Violet shivered again. She looked at the apple trees and the odd look of fear in her eyes deepened. “Has anyone ever spoken to you of a man called von Schäde, a German, who used to stay here?” she asked.
“No,” said Ruth, and wondered.
“He asked me to marry him, just over there, under that biggest tree. It was covered with blossom then, and there were white butterflies about. Oh, he frightened me!” Her voice rose in a little cry. “He frightened me. I hate to think of it even now. I felt as if he could make me do it, whether I wanted to or no. He kissed me—like no one had ever kissed me before—I could have killed him, I hated him so. But even then I was afraid he might make me do it. I was afraid. I would not see him again alone, and I never felt really safe till I was engaged to Dick, and even then”—her voice dropped very low—“I was glad when Karl was killed. Do you think it was very horrid of me? I couldn’t help it. Sometimes, even now, I dream in the night that he has never died, that he has come back and can make me do what he likes.” She shuddered. “I have to shake myself quite wide awake before I know it is only a beastly dream. And I haven’t Dick now any more.”
She looked back over her shoulder and shivered again.
“You are sure that cold feeling was just quite ordinary?”
“Why, yes,” said Ruth. “What should it be?”
“I don’t know. Let us get to the house on the wall.”
She hurried on, and her slender feet in white went up the rough steps as one at home. She stood for a few moments and looked round, while the old memories of what seemed like another life came thronging back. Then she climbed up into the middle seat, and sat there, gathering herself together as a child does when it is concentrating deeply. In the flickering shadow of the leaves above and around, her face looked wan, mysterious almost, her strange golden eyes curiously alive, yet gazing, it seemed, into another world.
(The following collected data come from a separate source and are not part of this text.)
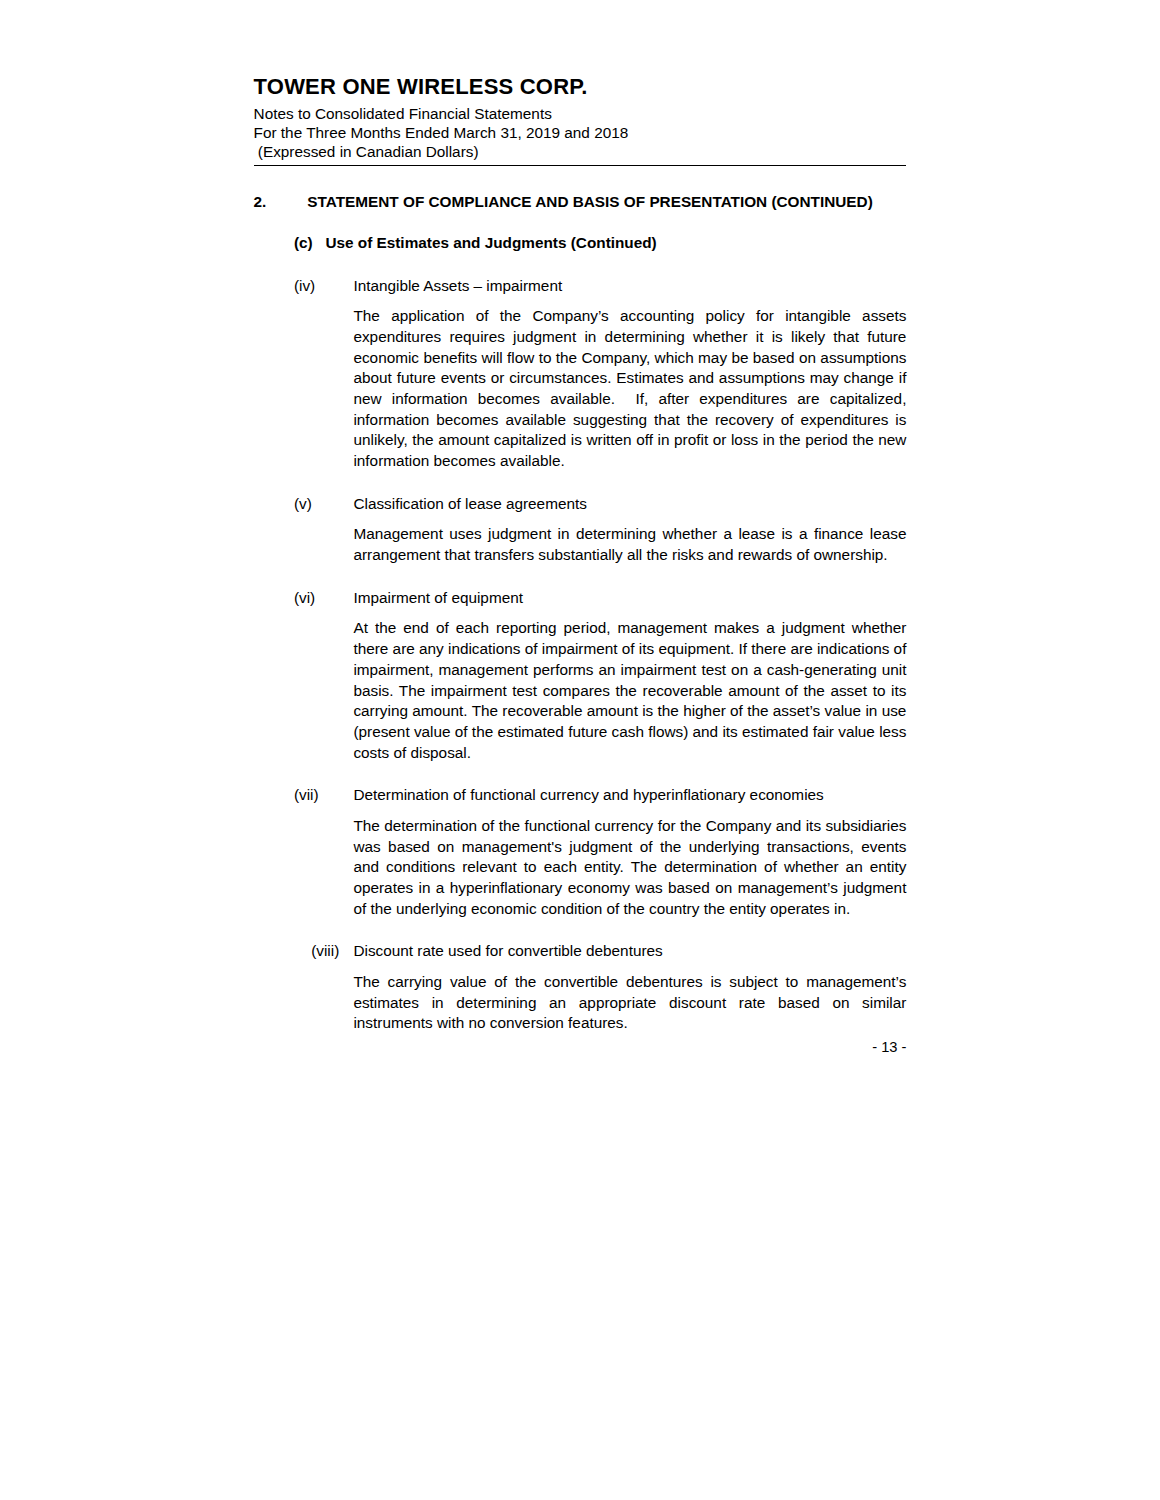TOWER ONE WIRELESS CORP.
Notes to Consolidated Financial Statements
For the Three Months Ended March 31, 2019 and 2018
(Expressed in Canadian Dollars)
2. STATEMENT OF COMPLIANCE AND BASIS OF PRESENTATION (CONTINUED)
(c) Use of Estimates and Judgments (Continued)
(iv) Intangible Assets – impairment
The application of the Company’s accounting policy for intangible assets expenditures requires judgment in determining whether it is likely that future economic benefits will flow to the Company, which may be based on assumptions about future events or circumstances. Estimates and assumptions may change if new information becomes available. If, after expenditures are capitalized, information becomes available suggesting that the recovery of expenditures is unlikely, the amount capitalized is written off in profit or loss in the period the new information becomes available.
(v) Classification of lease agreements
Management uses judgment in determining whether a lease is a finance lease arrangement that transfers substantially all the risks and rewards of ownership.
(vi) Impairment of equipment
At the end of each reporting period, management makes a judgment whether there are any indications of impairment of its equipment. If there are indications of impairment, management performs an impairment test on a cash-generating unit basis. The impairment test compares the recoverable amount of the asset to its carrying amount. The recoverable amount is the higher of the asset’s value in use (present value of the estimated future cash flows) and its estimated fair value less costs of disposal.
(vii) Determination of functional currency and hyperinflationary economies
The determination of the functional currency for the Company and its subsidiaries was based on management's judgment of the underlying transactions, events and conditions relevant to each entity. The determination of whether an entity operates in a hyperinflationary economy was based on management’s judgment of the underlying economic condition of the country the entity operates in.
(viii) Discount rate used for convertible debentures
The carrying value of the convertible debentures is subject to management’s estimates in determining an appropriate discount rate based on similar instruments with no conversion features.
- 13 -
Her seat in the circle looked out across the great endless valley stretching away to the west. Immediately below was the big hay field, ready now for cutting. It fell in a gentle slope to the river, which, diving under the roadway by the front gate, curved round the garden, and broke out into a miniature pond at the bottom of the field, before it vanished among the bracken where the territory of Thorpe ended and the great beautiful forest of the Condor estate commenced. In the pond were water-lilies, rose-coloured and white, and tall brown bulrushes, all in their season of perfection. Most noticeable in the noble stretch of landscape beyond was a clump of beech-trees on the ridge of the near side of the valley, lifted up sheer against the height of the sky. They had caught for many years the full blast of the winds coming up from the north-east, and only the topmost branches survived, leaving their straight exquisite trunks bare. To-day, standing high above the blue distances, in the shimmering light and heat, they had about them more than usual of majesty and mystery.
Violet Riversley sat very still. The myriads of summer leaves rustled softly; here and there a bird sang. Presently she began to speak, even as another bird might have begun to sing.